The award was presented by ISEN President, Georgios Petrides, MD, who studied with Dr. Fink during his years as a resident and fellow in Stony Brook University’s Department of Psychiatry.

At the presentation, Edward Shorter, PhD, FRSC, Professor of the History of Medicine at the University of Toronto and a frequent collaborator with Dr. Fink, recalled some of Dr. Fink’s major accomplishments: his pioneering work at Hillside Hospital with Donald Klein, MD on the effectiveness of the new antipsychotic medications in the early sixties; his breakthrough studies with Turan Itil, MD on the effects of psychotropic drugs on the human EEG; his spirited defense of ECT against waves of attacks in the 1970’s, ‘80’s and beyond; his publication of the first modern manual on the use of ECT in 1979; his founding of the ECT journal Convulsive Therapy in 1984; his publication, with Michael Taylor, MD, of Catatonia in 2003 and Melancholia in 2006; and his successful fight to have catatonia recognized as an independent diagnosis in the DSM-5.

Dr. Shorter also cited Dr. Fink’s studies of narcotics and their antagonists and his experiments with marijuana and hashish in Athens, Greece and New York, studies supported by Stanley Yolles, then Director of the NIMH.  These studies led to his invitation to join the Stony Brook faculty when Dr. Yolles became the first chairman of the Department of Psychiatry. 

During the course of his presentation, Dr. Shorter mentioned Dr. Fink’s birth in Vienna in 1923, his service as a ship surgeon upon completing service in the US Army Medical Corps in 1946; the qualification in psychoanalysis by the William Alanson White Institute in 1953, and the beginning his full time academic career when he established the Department of Experimental Psychiatry at Hillside Hospital in 1954.

The key to Dr. Fink’s success, Dr. Shorter said, is that he “thinks of psychiatry as a scientific field with the same evidentiary requirements and progress through hypothesis-construction that characterizes the rest of medicine.” 

In his first years at Stony Brook Dr.

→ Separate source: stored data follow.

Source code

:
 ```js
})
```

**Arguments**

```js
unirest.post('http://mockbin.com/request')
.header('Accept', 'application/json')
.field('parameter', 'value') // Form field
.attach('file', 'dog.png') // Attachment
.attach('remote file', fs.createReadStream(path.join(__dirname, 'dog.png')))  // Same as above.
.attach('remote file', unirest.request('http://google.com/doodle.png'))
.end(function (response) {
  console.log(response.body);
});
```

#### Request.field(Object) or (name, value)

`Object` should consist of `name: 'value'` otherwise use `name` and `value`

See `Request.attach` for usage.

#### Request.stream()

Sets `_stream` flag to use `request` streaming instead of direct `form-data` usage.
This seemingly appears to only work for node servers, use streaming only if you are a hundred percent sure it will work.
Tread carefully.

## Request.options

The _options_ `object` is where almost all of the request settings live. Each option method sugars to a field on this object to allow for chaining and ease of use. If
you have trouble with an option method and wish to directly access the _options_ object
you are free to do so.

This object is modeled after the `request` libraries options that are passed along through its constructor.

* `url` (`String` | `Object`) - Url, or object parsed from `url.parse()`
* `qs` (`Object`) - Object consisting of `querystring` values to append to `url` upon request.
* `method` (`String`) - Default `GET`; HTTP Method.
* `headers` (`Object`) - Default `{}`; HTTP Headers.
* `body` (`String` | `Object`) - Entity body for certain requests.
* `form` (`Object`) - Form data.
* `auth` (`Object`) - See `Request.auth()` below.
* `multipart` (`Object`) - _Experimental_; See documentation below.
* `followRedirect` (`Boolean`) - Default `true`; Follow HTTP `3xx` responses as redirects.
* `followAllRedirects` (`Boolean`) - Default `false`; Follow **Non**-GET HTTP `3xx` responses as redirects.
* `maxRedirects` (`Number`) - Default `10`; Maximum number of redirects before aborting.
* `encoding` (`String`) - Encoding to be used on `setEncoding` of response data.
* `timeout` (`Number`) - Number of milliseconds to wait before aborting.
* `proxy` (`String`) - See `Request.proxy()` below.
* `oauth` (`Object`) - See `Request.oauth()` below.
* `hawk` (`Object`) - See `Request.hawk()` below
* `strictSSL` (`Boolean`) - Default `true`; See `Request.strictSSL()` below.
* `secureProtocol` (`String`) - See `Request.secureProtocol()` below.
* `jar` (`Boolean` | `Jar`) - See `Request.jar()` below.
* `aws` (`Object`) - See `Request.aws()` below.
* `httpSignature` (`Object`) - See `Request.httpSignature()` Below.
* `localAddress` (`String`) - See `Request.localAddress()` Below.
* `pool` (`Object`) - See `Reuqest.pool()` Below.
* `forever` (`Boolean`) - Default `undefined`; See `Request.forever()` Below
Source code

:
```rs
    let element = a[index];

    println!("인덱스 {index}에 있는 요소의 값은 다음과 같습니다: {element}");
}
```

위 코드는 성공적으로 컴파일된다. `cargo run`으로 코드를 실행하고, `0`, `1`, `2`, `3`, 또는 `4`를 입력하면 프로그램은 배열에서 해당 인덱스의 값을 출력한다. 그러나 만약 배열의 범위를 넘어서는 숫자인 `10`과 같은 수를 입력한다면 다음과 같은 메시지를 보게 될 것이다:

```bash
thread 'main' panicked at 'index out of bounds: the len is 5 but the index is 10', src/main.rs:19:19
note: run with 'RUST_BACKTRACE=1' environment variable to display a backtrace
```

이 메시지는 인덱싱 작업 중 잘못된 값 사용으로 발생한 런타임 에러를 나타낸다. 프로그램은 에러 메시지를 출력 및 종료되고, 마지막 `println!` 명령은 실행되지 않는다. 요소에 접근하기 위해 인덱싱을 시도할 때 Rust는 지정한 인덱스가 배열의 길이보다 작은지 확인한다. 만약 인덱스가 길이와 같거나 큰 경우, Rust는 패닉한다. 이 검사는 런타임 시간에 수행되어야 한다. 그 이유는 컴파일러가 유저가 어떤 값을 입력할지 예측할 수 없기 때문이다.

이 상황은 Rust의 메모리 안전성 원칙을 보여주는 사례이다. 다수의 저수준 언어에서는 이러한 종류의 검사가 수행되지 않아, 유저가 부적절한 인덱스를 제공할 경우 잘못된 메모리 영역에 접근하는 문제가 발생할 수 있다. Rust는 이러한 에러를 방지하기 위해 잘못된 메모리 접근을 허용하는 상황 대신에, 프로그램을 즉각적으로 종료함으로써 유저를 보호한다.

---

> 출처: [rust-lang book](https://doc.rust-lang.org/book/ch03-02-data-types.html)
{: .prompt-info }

Fink established the Department’s Laboratory of Pharmaco-electroencephalography. He conducted research in drug treatments and EEG when the Department’s clinics were at Central Islip State Hospital and the Northport VA.  In 1980 he established the ECT Service on 10-North. For the next 17 years, he encouraged the residents and fellows to publish not only in ECT but clinical studies in catatonia, melancholia, and delirium.